À travers un journal intime, Aïda Diop fait le récit de vingt ans de vie d’une sénégalaise de Dakar. Un exercice de style captivant qui permet de balayer du regard l’évolution de la société dakaroise depuis le milieu des années 1990.
Il n’est pas simple de tracer sa voie, de l’emprunter et d’y rester fidèle tout au long de sa vie en l’adaptant en permanence aux aléas et aux événements. Pas simple de vivre en adéquation avec son moi profond, la culture de son lieu de vie et le quotidien d’une vie affective, familiale et professionnelle.
Aida Diop s’y essaie et nous relate ses questionnements, ses doutes et ses convictions. Pour ce faire elle suit une méthode originale qui consiste à relire le journal intime de Dada, dakaroise née en 1977, commencé en 1996 et à le commenter au fur et à mesure des idées, des pensées et des vécus avec le regard qu’elle y porte aujourd’hui.
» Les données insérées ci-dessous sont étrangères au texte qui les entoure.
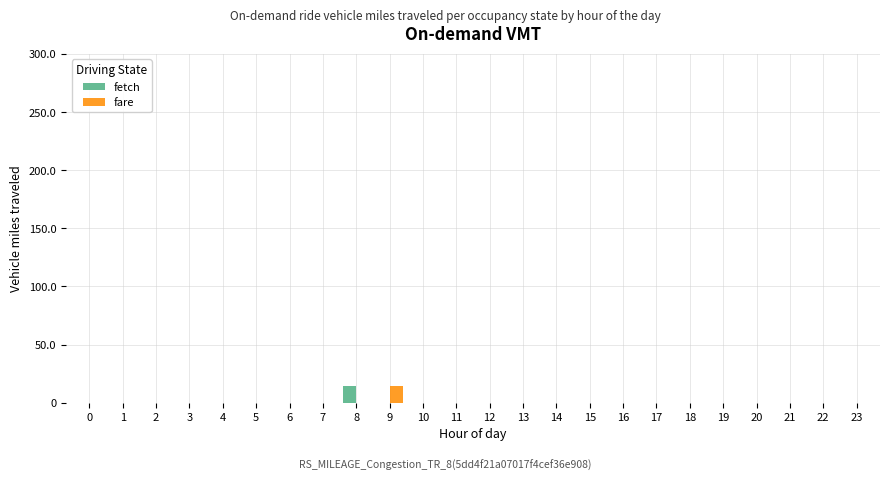

Is it true that fetch equals 0 at 15?

True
Elle met en exergue les questions récurrentes de ses confessions à son journal en tentant d’en analyser les tenants et aboutissants sur la durée de son vécu.
La démarche est intéressante et captivante pour le lecteur qui suit les notes de la jeune fille de 19 ans – parfois naïves dans leur relation, ses compréhensions des événements, de ses chagrins, de ses déceptions et de ses joies -, qui revient aussi sur ses années de petite fille dans sa famille, revisitées avec le regard et le pouvoir d’analyse résultant de sa vie de femme dans la quarantaine, de mère et d’épouse.
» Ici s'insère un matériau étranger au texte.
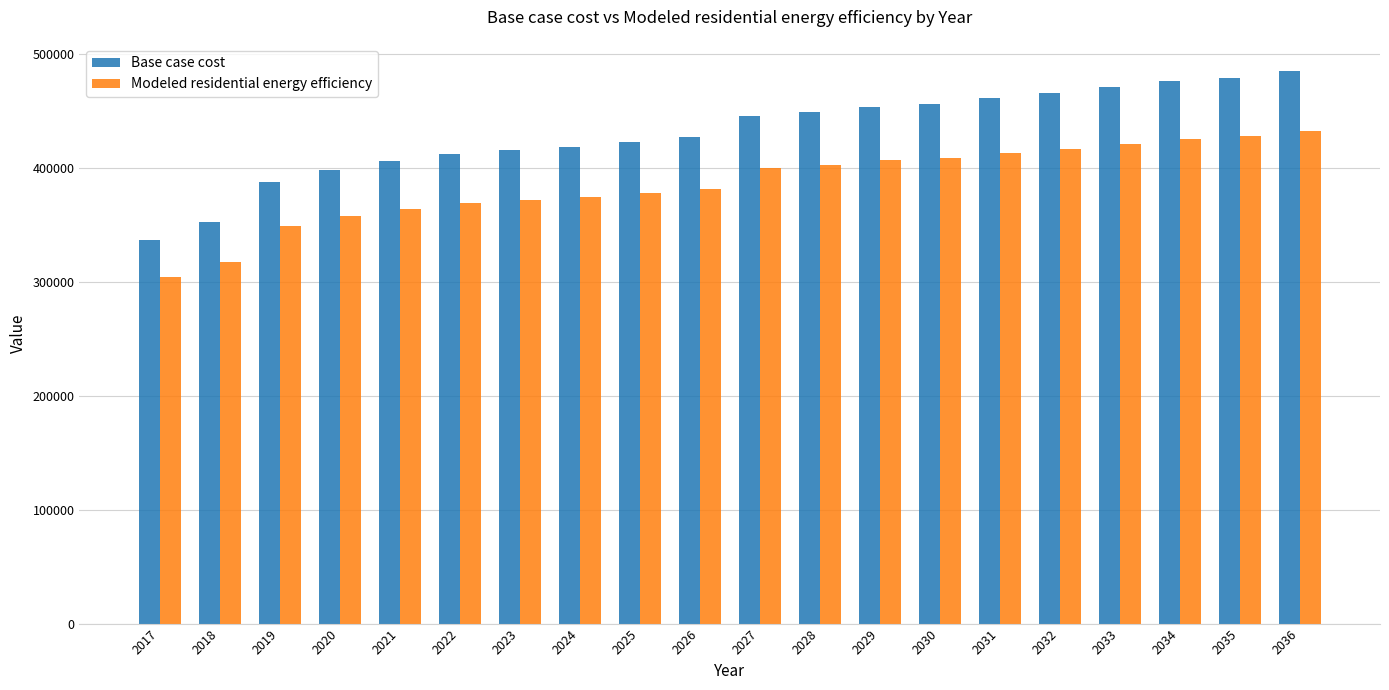

The value of Base case cost at 2031 is 460748.2. True or false?

True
Femme, croyante et belle, elle trébuche sans cesse sur le comportement des autres et le regard qu’ils lui portent. Celui des hommes certes et leur concupiscence éventuelle en contradiction selon elle avec la bienséance sociale habituelle et sénégalaise en particulier, mais également ceux des femmes, leurs jalousies à son égard et leurs trahisons à de rares exceptions près.
Elle porte un regard acéré sur les relations sociales et les sociabilités de sa société, la société dakaroise des vingt dernières années. Une société en pleins changements, religieux, économiques et comportementaux, où la femme continue d’avoir un rôle précis à jouer, un rang à tenir – ce que Dada tente d’assumer avec franchise et conviction. Ce faisant elle se heurte à son désir d’authenticité, se mettant à dos, parfois, collègues, amis/es, écartelée entre sa fidélité aux normes sociales – religieuses et familiales –, des valeurs auxquelles elle adhère et croit et ses désirs, ses rêves, la perception qu’elle a de sa propre réalisation en tant que femme, qu’elle perçoit comme une course d’obstacles permanente, se sentant ainsi souvent seule et incomprise.
Elle vit sa confrontation à la polygamie de son mari, comme une trahison certes mais aussi comme une souffrance devant tant d’incompréhension à son égard, d’autant plus qu’elle l’aime et qu’il ne lui est pas possible – religieusement, socialement mais aussi par conviction – de ne pas accepter cette situation. Se considérant comme le pôle fixe de sa famille devenue instable par la dispersion du père, elle, femme active professionnellement, décide de se rendre disponible en tant que mère pour mieux accompagner ses enfants – et ceux de la famille élargie – en les préparant à cette société en mutation, ce qui passe selon elle, obligatoirement par la connaissance, c’est-à-dire la réussite à l’école.
Avec ce livre, une analyse de sa propre évolution, Aida Diop nous présente un travail sur elle-même qui lui procure une maturité lui permettant d’accepter la situation sans devenir aigrie mais la libère également, lui promettant une « aube nouvelle », celle d’une femme en accord avec elle-même. Elle enrichit le Sénégal d’un récit intime sur la pensée, le ressenti, le vécu, l’éducation des femmes rares à côté d’Une si longue lettre de Mariama Ba.
Ce faisant, elle met également à jour les contradictions de sa société entre ses valeurs et les comportements des individus pris dans le tourbillon de la mondialisation et ainsi dans différentes grilles de lecture de valeurs se complétant parfois, s’opposant souvent. Elle livre aux lecteurs une véritable étude sociologique de sa société, du statut et du rôle de la femme – petite fille puis jeune fille et femme adulte – en son sein. Elle relativise ainsi les discours du féminisme blanc en posant implicitement la question cruciale de l’universalité des valeurs féministes et rejoint les discours du féminisme africain ou plus généralement des différentes expériences à la source DES féminismes. En tout cas, son livre est un plaidoyer pour la Femme sénégalaise bien qu’en le lisant, on soit tenté de se poser la question comme Dada elle-même le fait (p. 161), par le biais de Sembene Ousmane, « Pourquoi acceptons-nous d’être le jouet des hommes ? ».